#### Task statement
No pictures should be carried over. Output all other parts of the entries verbatim.

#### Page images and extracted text
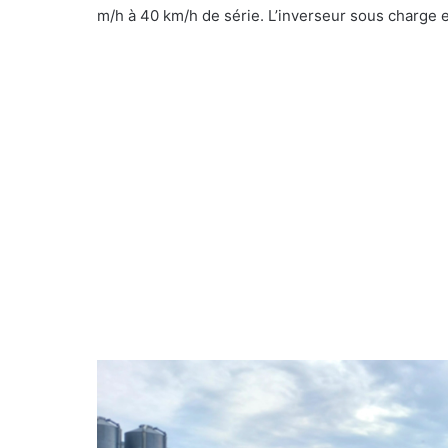
m/h à 40 km/h de série. L’inverseur sous charge e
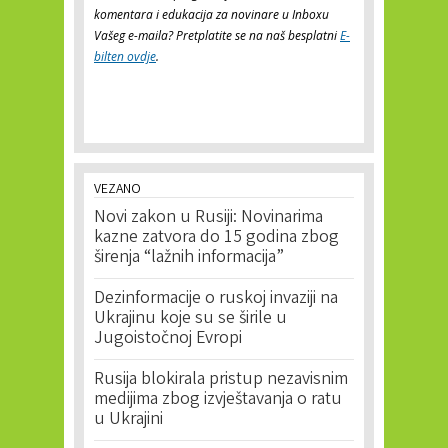
komentara i edukacija za novinare u Inboxu
Vašeg e-maila? Pretplatite se na naš besplatni
E-
bilten ovdje
.
VEZANO
Novi zakon u Rusiji: Novinarima
kazne zatvora do 15 godina zbog
širenja “lažnih informacija”
Dezinformacije o ruskoj invaziji na
Ukrajinu koje su se širile u
Jugoistočnoj Evropi
Rusija blokirala pristup nezavisnim
medijima zbog izvještavanja o ratu
u Ukrajini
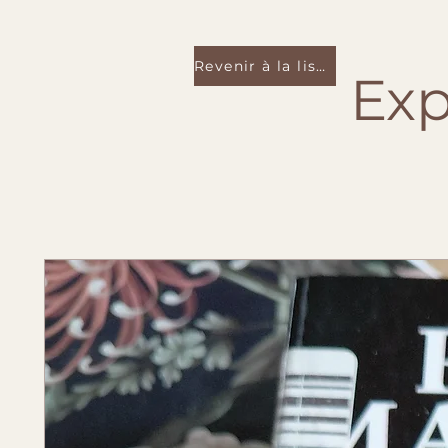
Revenir à la liste
Exp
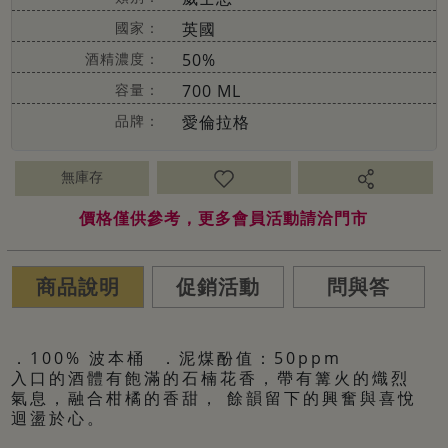
國家：
英國
酒精濃度：
50%
容量：
700 ML
品牌：
愛倫拉格
無庫存
價格僅供參考，更多會員活動請洽門市
商品說明
促銷活動
問與答
．100% 波本桶 ．泥煤酚值：50ppm
入口的酒體有飽滿的石楠花香，帶有篝火的熾烈
氣息，融合柑橘的香甜， 餘韻留下的興奮與喜悅
迴盪於心。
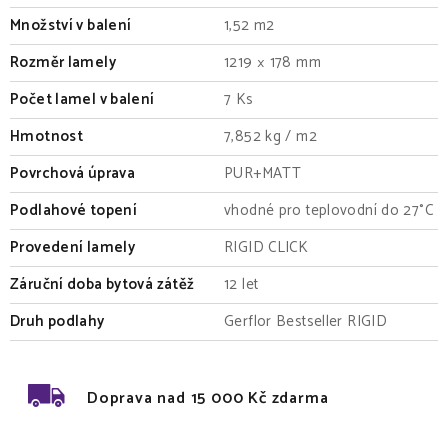
Množství v balení
1,52 m2
Rozměr lamely
1219 × 178 mm
Počet lamel v balení
7 Ks
Hmotnost
7,852 kg / m2
Povrchová úprava
PUR+MATT
Podlahové topení
vhodné pro teplovodní do 27°C
Provedení lamely
RIGID CLICK
Záruční doba bytová zátěž
12 let
Druh podlahy
Gerflor Bestseller RIGID
Doprava nad 15 000 Kč zdarma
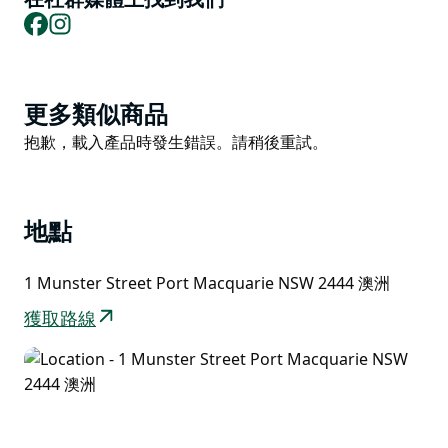
Facebook
Instagram
合開啟一個難忘的夜晚。
功能是一個東西。
小小屋喜歡麥克港。
Product
更多類似商品
List
Product
抱歉，載入產品時發生錯誤。請稍後重試。
List
地點
1 Munster Street Port Macquarie NSW 2444 澳洲
獲取路線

#### Solution to the exercise
m/h à 40 km/h de série. L’inverseur sous charge e
komentara i edukacija za novinare u Inboxu
Vašeg e-maila? Pretplatite se na naš besplatni
E-
bilten ovdje
.
VEZANO
Novi zakon u Rusiji: Novinarima
kazne zatvora do 15 godina zbog
širenja “lažnih informacija”
Dezinformacije o ruskoj invaziji na
Ukrajinu koje su se širile u
Jugoistočnoj Evropi
Rusija blokirala pristup nezavisnim
medijima zbog izvještavanja o ratu
u Ukrajini
Revenir à la liste
Exp
國家：
英國
酒精濃度：
50%
容量：
700 ML
品牌：
愛倫拉格
無庫存
價格僅供參考，更多會員活動請洽門市
商品說明
促銷活動
問與答
．100% 波本桶 ．泥煤酚值：50ppm
入口的酒體有飽滿的石楠花香，帶有篝火的熾烈
氣息，融合柑橘的香甜， 餘韻留下的興奮與喜悅
迴盪於心。
Množství v balení
1,52 m2
Rozměr lamely
1219 × 178 mm
Počet lamel v balení
7 Ks
Hmotnost
7,852 kg / m2
Povrchová úprava
PUR+MATT
Podlahové topení
vhodné pro teplovodní do 27°C
Provedení lamely
RIGID CLICK
Záruční doba bytová zátěž
12 let
Druh podlahy
Gerflor Bestseller RIGID
Doprava nad 15 000 Kč zdarma
Facebook
Instagram
合開啟一個難忘的夜晚。
功能是一個東西。
小小屋喜歡麥克港。
Product
更多類似商品
List
Product
抱歉，載入產品時發生錯誤。請稍後重試。
List
地點
1 Munster Street Port Macquarie NSW 2444 澳洲
獲取路線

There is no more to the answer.